Introduction : quand la paranoïa géopolitique remplace la légitimité politique
Raphaël Glucksmann n’est pas du tout sûr d’être choisi par le Parti Socialiste comme candidat pour l’élection présidentielle de 2027, tant ses interventions dans les médias ont suscité la consternation, ou l’hilarité générale, par leur effarante niaiserie.
Mais il a trouvé la parade pour que l’on continue à lui porter quelque attention. Se fondant sur le prétendu rapport d’on ne sait quelle officine, il affirme que « les Russes » ont lancé à son encontre une « opération de déstabilisation » pour torpiller sa candidature en 2027.
À croire que Vladimir Poutine serait ravagé d’inquiétude à l’hypothèse d’une candidature Glucksmann au poste de gouverneur du protectorat de France.
Une focalisation narcissique déconnectée du réel
Cette prétention de Raphaël Glucksmann à se croire le centre des préoccupations du Kremlin se heurte à une double réalité :
- L’indifférence des autorités russes : Celles-ci ont bien d’autres choses à faire que d’essayer de torpiller un politicien français qui se torpille parfaitement lui-même, et que personne n’imagine plus candidat du Parti Socialiste, et encore moins élu.

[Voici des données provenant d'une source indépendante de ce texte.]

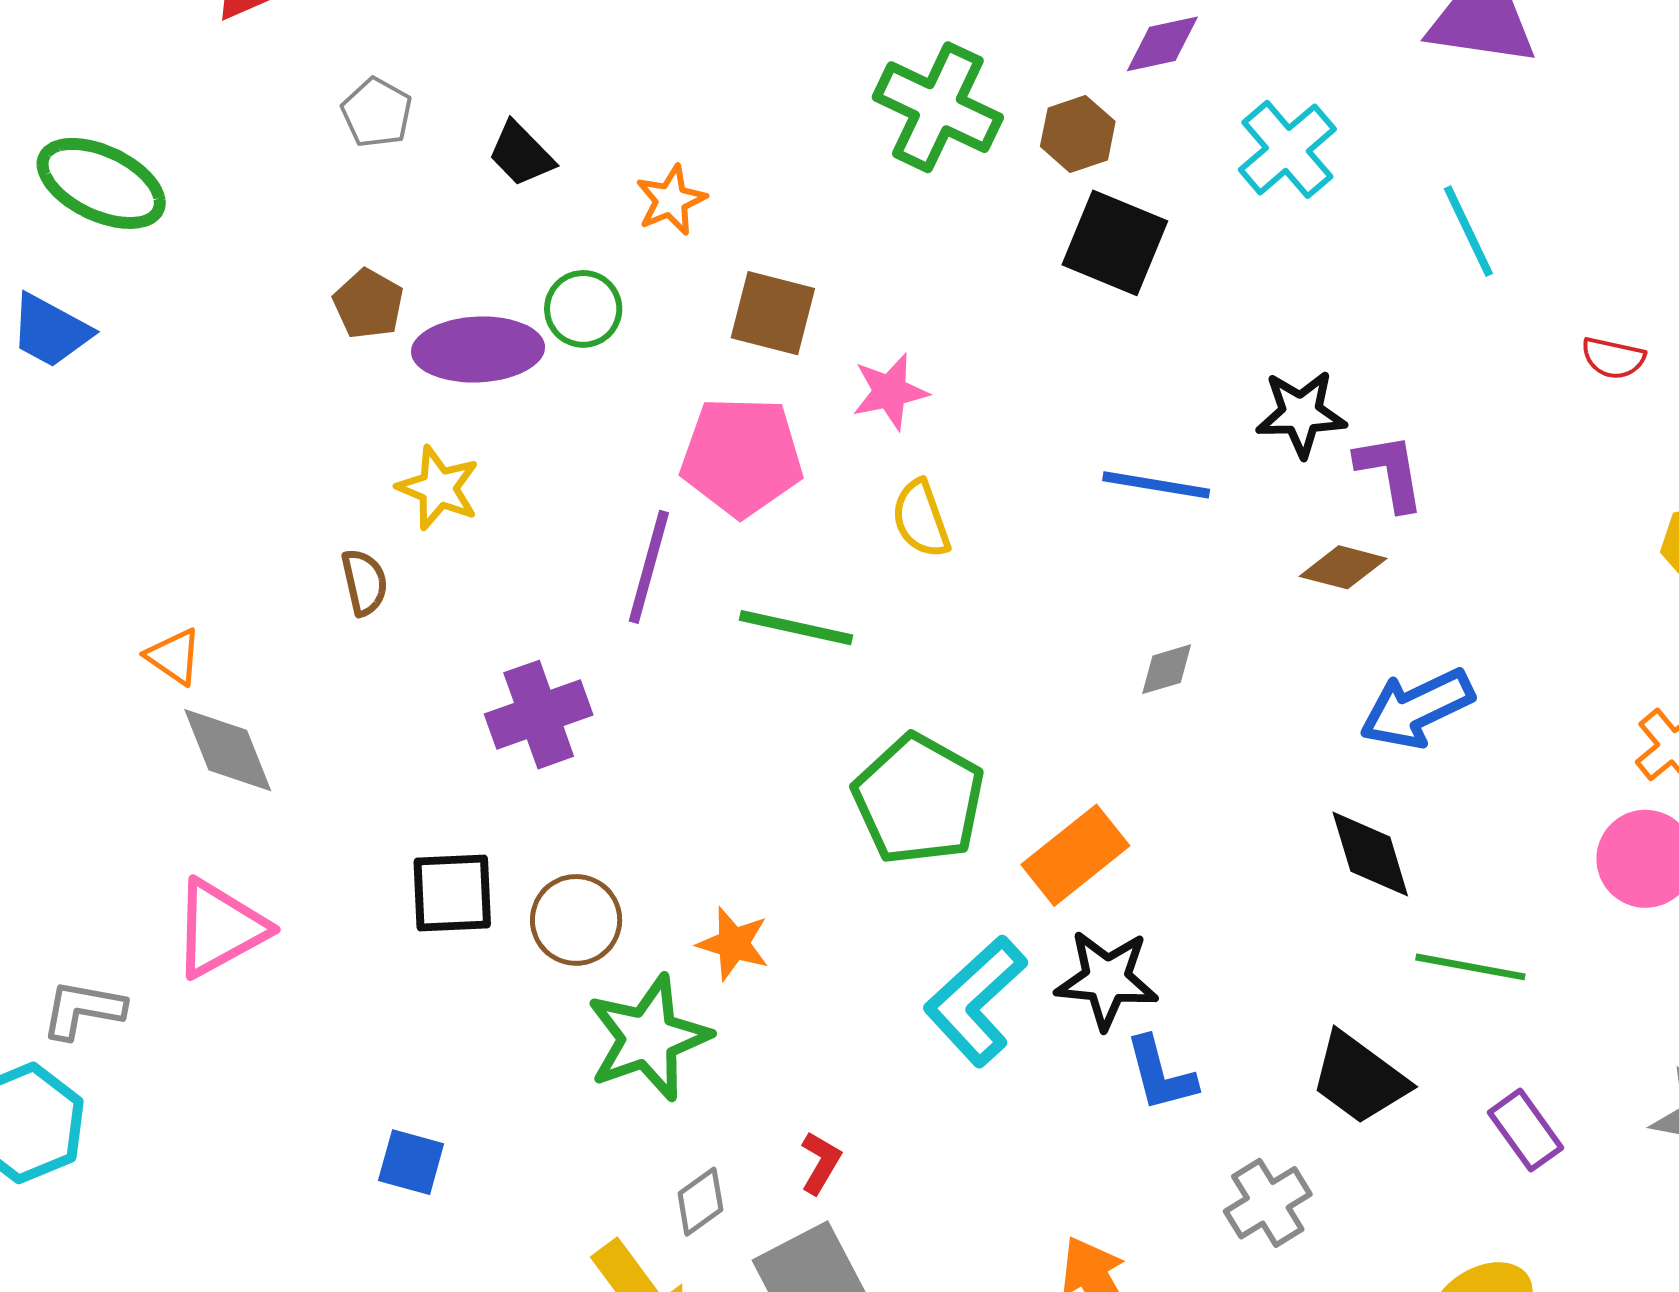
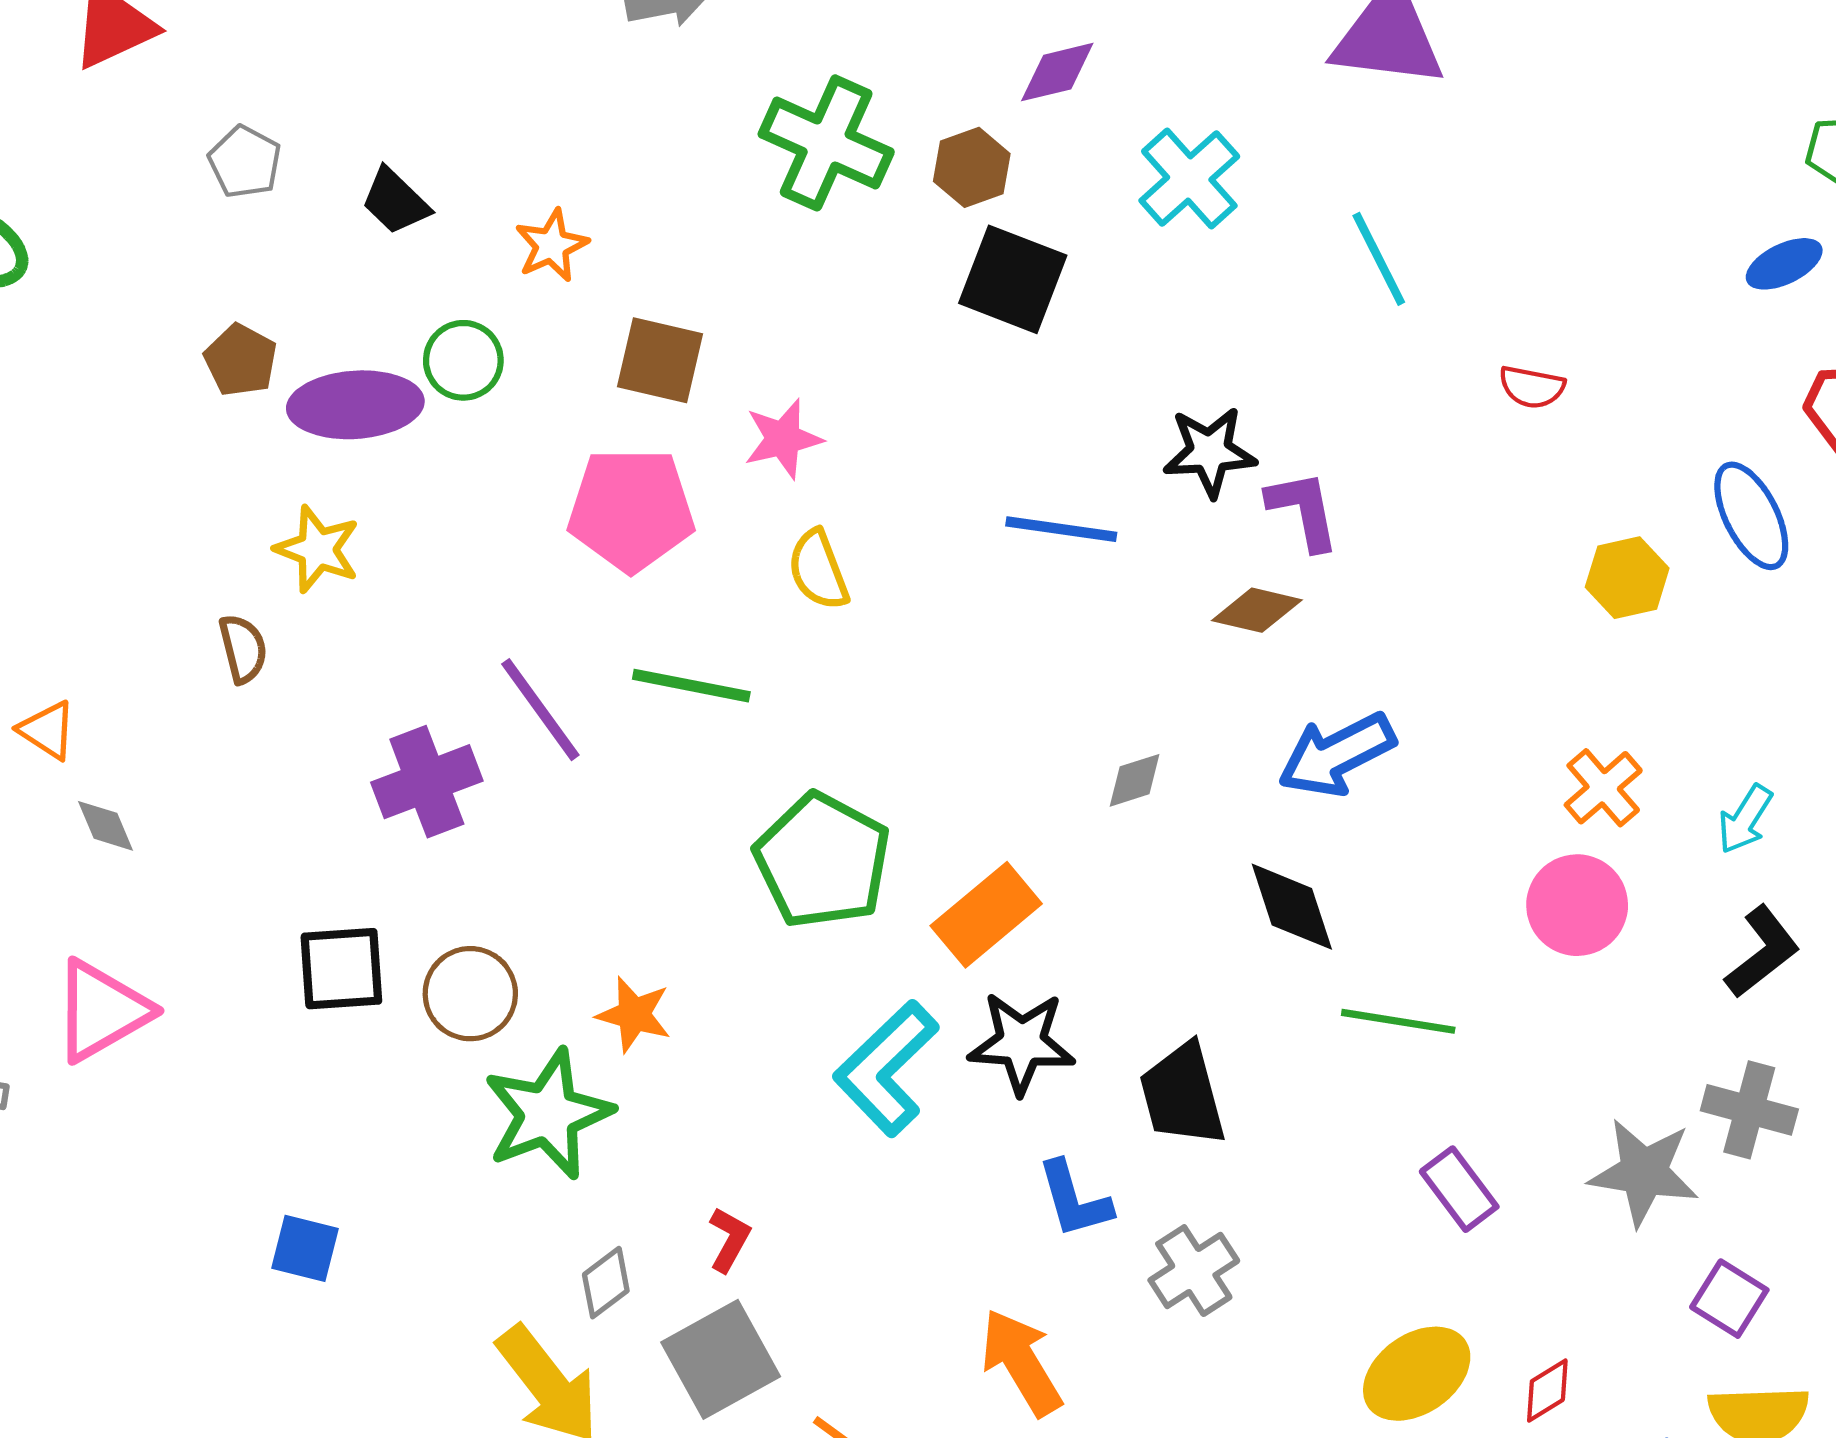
purple line: (649, 567) -> (540, 710), moved, turned -50
gray diamond: (1167, 669) -> (1135, 780), moved
gray diamond: (228, 750) -> (105, 826), size x0.6
blue L-shape: (1161, 1074) -> (1074, 1199), moved
black trapezoid: (1359, 1078) -> (1182, 1095), moved, turned 40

- Le paradoxe moral : S’il y a bien quelqu’un de disqualifié pour s’indigner des ingérences étrangères, c’est Glucksmann lui-même.
Un parcours marqué par les réseaux d’influence transatlantiques
L’historique des engagements de Raphaël Glucksmann éclaire d’un jour particulier ses leçons de morale géopolitique :
« De notoriété publique, très proche des services d’influence, il a participé avec son père au Cercle de l’oratoire, un think-tank ultra-pro. »

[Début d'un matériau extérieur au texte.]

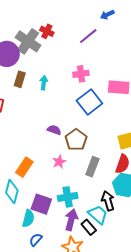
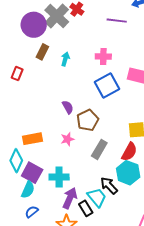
purple line: (88, 36) -> (117, 21), turned 36
purple semicircle: (54, 130) -> (68, 107), turned 32
orange rectangle: (24, 167) -> (32, 139), turned 36
cyan cross: (68, 197) -> (59, 177), moved
black arrow: (108, 201) -> (109, 186), turned -36
purple square: (41, 204) -> (32, 173), moved

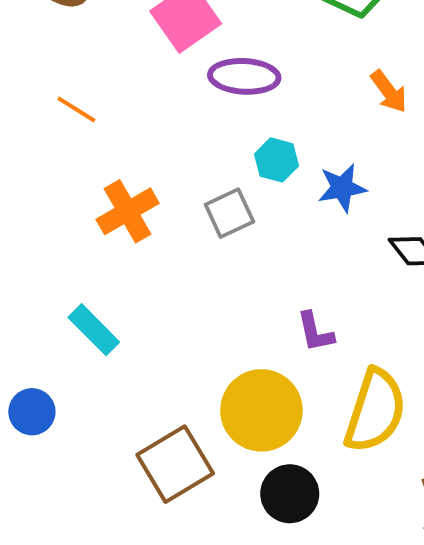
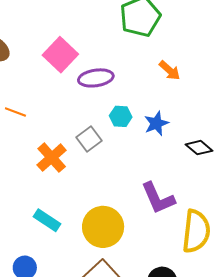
gray square: (229, 213) -> (89, 139), moved
purple L-shape: (315, 332) -> (158, 198), size x1.6
yellow circle: (261, 410) -> (103, 227), moved

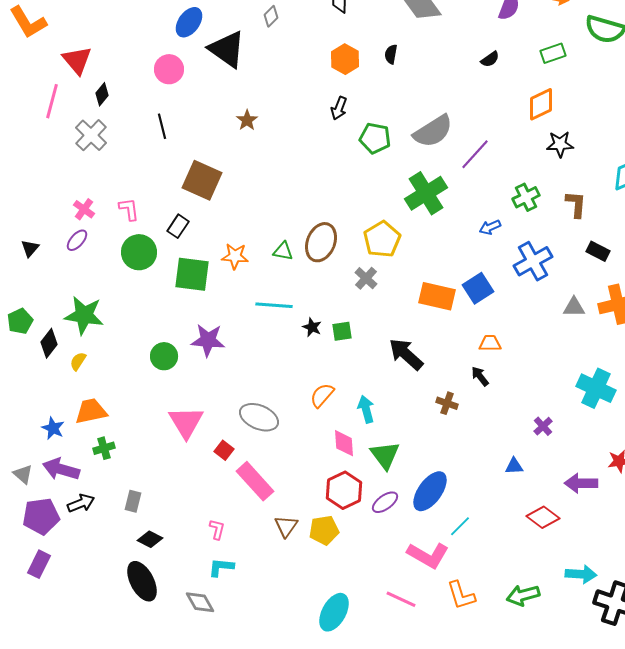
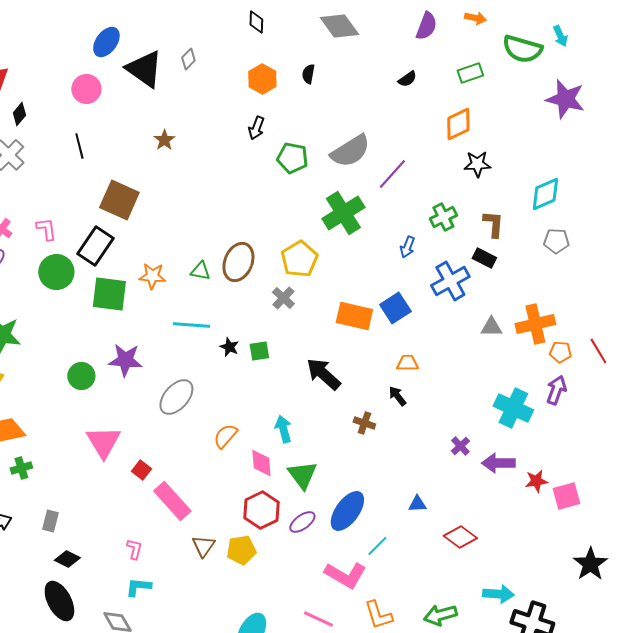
gray diamond: (271, 16) -> (188, 59), moved
black rectangle: (178, 226) -> (95, 246), size x1.6
blue arrow: (490, 227) -> (407, 247), turned -45
black rectangle: (598, 251) -> (484, 258), moved
orange semicircle: (322, 395) -> (225, 436), moved
gray ellipse: (259, 417) -> (176, 397), moved, turned -72
blue triangle: (514, 466) -> (417, 504), moved
purple arrow: (581, 483) -> (498, 463), moved

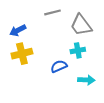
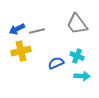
gray line: (53, 12) -> (37, 31), moved
cyan cross: (78, 50) -> (77, 56), moved, turned 32

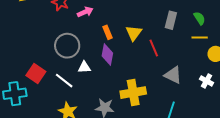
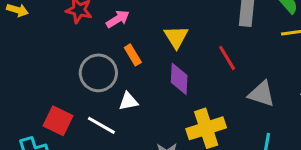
orange rectangle: (107, 32) -> (133, 55), moved
yellow triangle: (134, 33) -> (176, 37), moved
purple diamond: (107, 54) -> (179, 79), moved

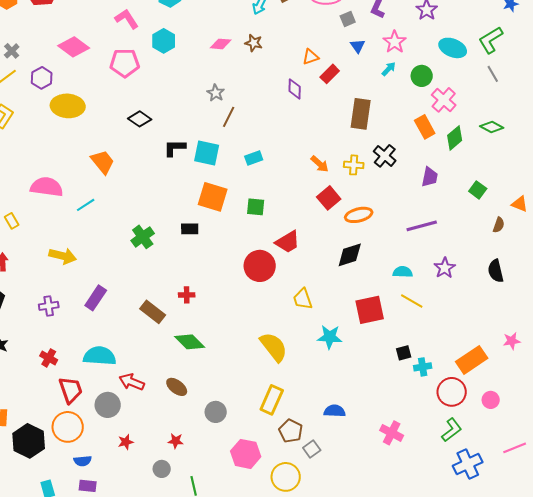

- L’épisode géorgien : Il s’est installé à Tbilissi pour y être le collaborateur du président géorgien Mikheïl Saakachvili — agent de la CIA et mafieux notoire — auquel il fut présenté à l’âge de 29 ans par Bernard-Henri Lévy, un ami de la famille.
- Des alliances familiales singulières : Il a été marié en premières noces à Eka Zgouladze, à l’époque vice-ministre de l’Intérieur de Géorgie, accusée de commanditer des actes de torture sur les opposants politiques à la dictature pro-occidentale de Saakachvili.
- Le saut ukrainien : À la chute de Saakachvili, il s’est enfui avec sa femme en Ukraine lorsque celle-ci fut miraculeusement naturalisée ukrainienne et nommée — cas unique dans les annales — Première vice-ministre de l’Intérieur, s’imposant comme une proche des responsables du Maïdan.
- Le réseau associatif : Il est le gendre de Ghassan Salamé, membre du conseil d’administration de l’Open Society de George Soros.
- L’aveu public : Comme si les choses n’étaient pas suffisamment claires pour tout le monde, il est allé récemment exposer à des élèves les ingérences auxquelles il a pris part en faveur du régime de Volodymyr Zelensky en Ukraine.
Bilan politique et politique du « deux poids, deux mesures »
Depuis que Raphaël Glucksmann a créé son parti « Place Publique » fin 2018, l’essentiel de son action politique a consisté à ressasser les poncifs les plus éculés en faveur de la « construction européenne » et à épouser tous les combats de l’État profond euro-atlantiste.
Il est ainsi devenu concomitamment :
- l’ardent partisan d’une Europe fédérale immigrationniste et de la dilution de la France dans ce magma sous domination ;
- le héraut du régime ukrainien contre la Russie ;
- le champion des frappes contre l’Iran ;
- le soutien de l’intervention au Venezuela ;
- le protecteur des Tibétains, Ouïghours, Hongkongais et Taïwanais qui rejettent Pékin ;
- le défenseur de Boualem Sansal, etc.
Mais, obéissant au système du « deux poids, deux mesures » imposé par l’oligarchie, Raphaël Glucksmann n’émet jamais la moindre protestation contre les crimes commis par les alliés de l’Occident, qu’il s’agisse des actes d’Israël à Gaza et au Liban, de l’Arabie saoudite, de Bahreïn, ou encore des crimes de masse du régime rwandais au Congo.
Conclusion : un décalage mesurable avec les citoyens
Au total, les préoccupations quotidiennes des Français l’intéressent beaucoup moins que d’inciter les électeurs à se soumettre, contre leur propre intérêt, aux forces transnationales.
Ce décalage explique l’échec cinglant de sa communication numérique. À titre de comparaison, là où l’UPR-TV compte 510 000 abonnés et 125 millions de vues cumulées, la chaîne de Place Publique ne culmine qu’à 2 750 abonnés et 358 000 vues.
Raphaël Glucksmann ne représente finalement rien d’autre que ceux qui l’emploient et qui le poussent dans les médias avec la même ardeur qu’ils cherchent à censurer les voix discordantes.